Detected change data
* * * * *
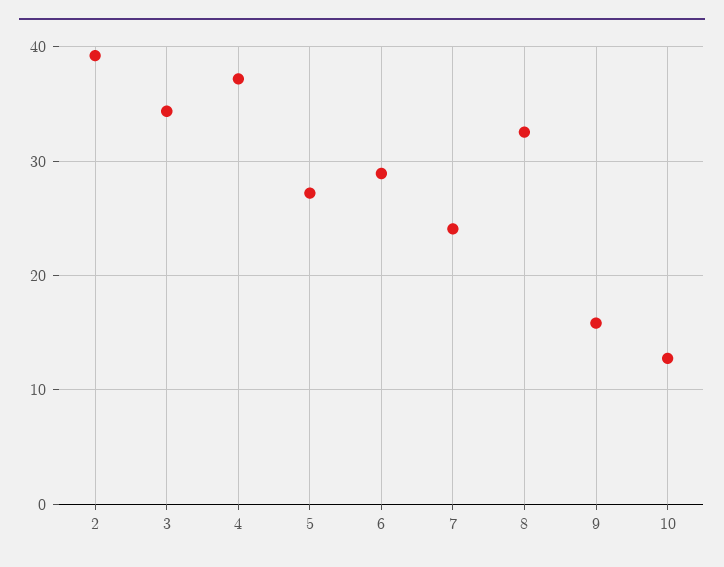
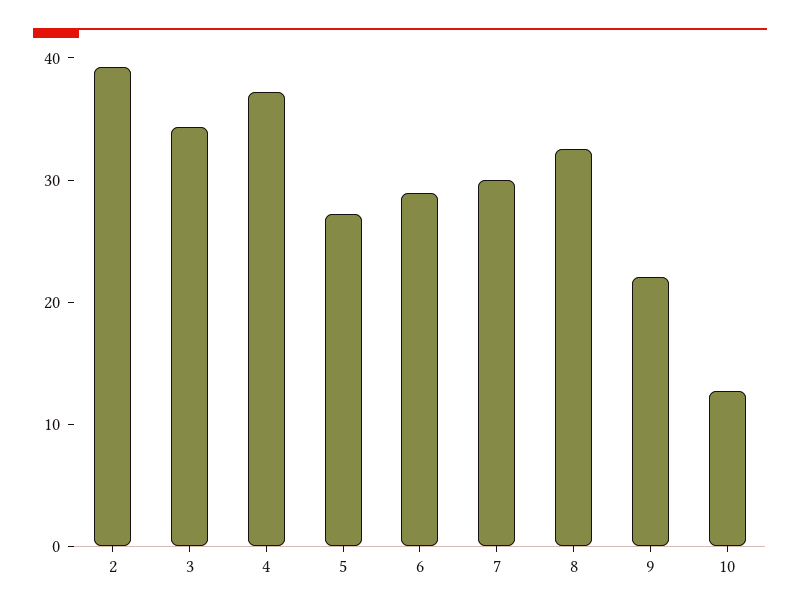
  {
    "2": 39,
    "3": 34,
    "4": 37,
    "5": 27,
    "6": 29,
-   "7": 24,
+   "7": 30,
    "8": 33,
-   "9": 16,
+   "9": 22,
    "10": 13
  }

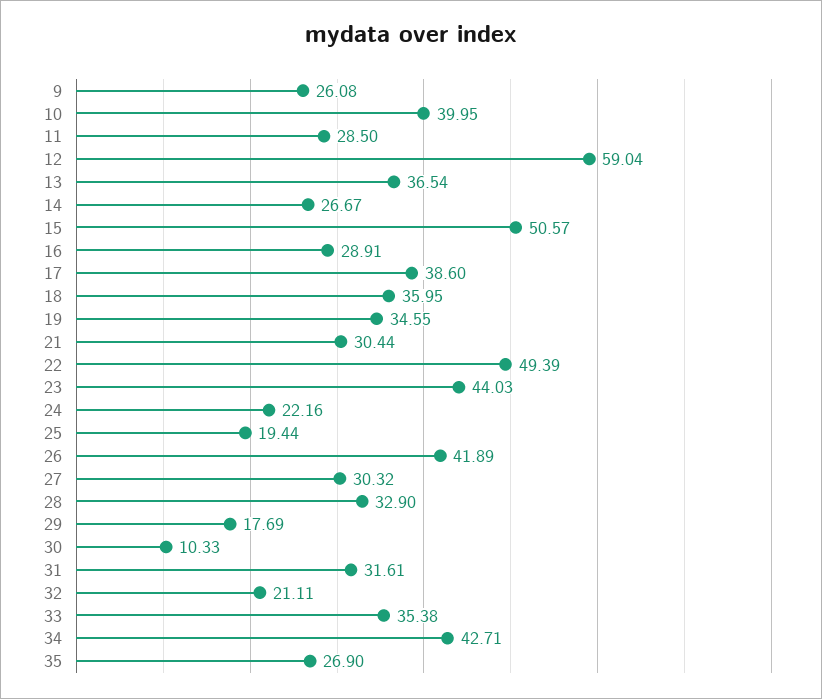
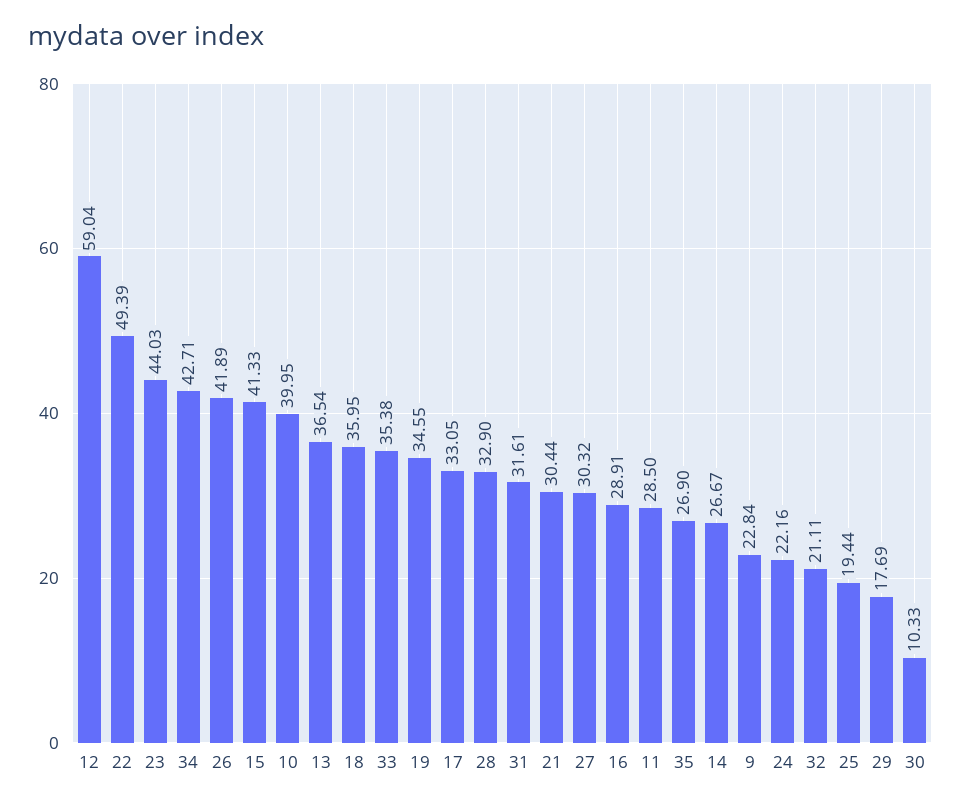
  {
-   "9": 26.08,
+   "9": 22.84,
    "10": 39.95,
    "11": 28.5,
    "12": 59.04,
    "13": 36.54,
    "14": 26.67,
-   "15": 50.57,
+   "15": 41.33,
    "16": 28.91,
-   "17": 38.6,
+   "17": 33.05,
    "18": 35.95,
    "19": 34.55,
    "21": 30.44,
    "22": 49.39,
    "23": 44.03,
    "24": 22.16,
    "25": 19.44,
    "26": 41.89,
    "27": 30.32,
    "28": 32.9,
    "29": 17.69,
    "30": 10.33,
    "31": 31.61,
    "32": 21.11,
    "33": 35.38,
    "34": 42.71,
    "35": 26.9
  }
* * * * *
The reply must hold every line above exactly as written and none of the pictures.

  {
    "2": 39,
    "3": 34,
    "4": 37,
    "5": 27,
    "6": 29,
-   "7": 24,
+   "7": 30,
    "8": 33,
-   "9": 16,
+   "9": 22,
    "10": 13
  }

  {
-   "9": 26.08,
+   "9": 22.84,
    "10": 39.95,
    "11": 28.5,
    "12": 59.04,
    "13": 36.54,
    "14": 26.67,
-   "15": 50.57,
+   "15": 41.33,
    "16": 28.91,
-   "17": 38.6,
+   "17": 33.05,
    "18": 35.95,
    "19": 34.55,
    "21": 30.44,
    "22": 49.39,
    "23": 44.03,
    "24": 22.16,
    "25": 19.44,
    "26": 41.89,
    "27": 30.32,
    "28": 32.9,
    "29": 17.69,
    "30": 10.33,
    "31": 31.61,
    "32": 21.11,
    "33": 35.38,
    "34": 42.71,
    "35": 26.9
  }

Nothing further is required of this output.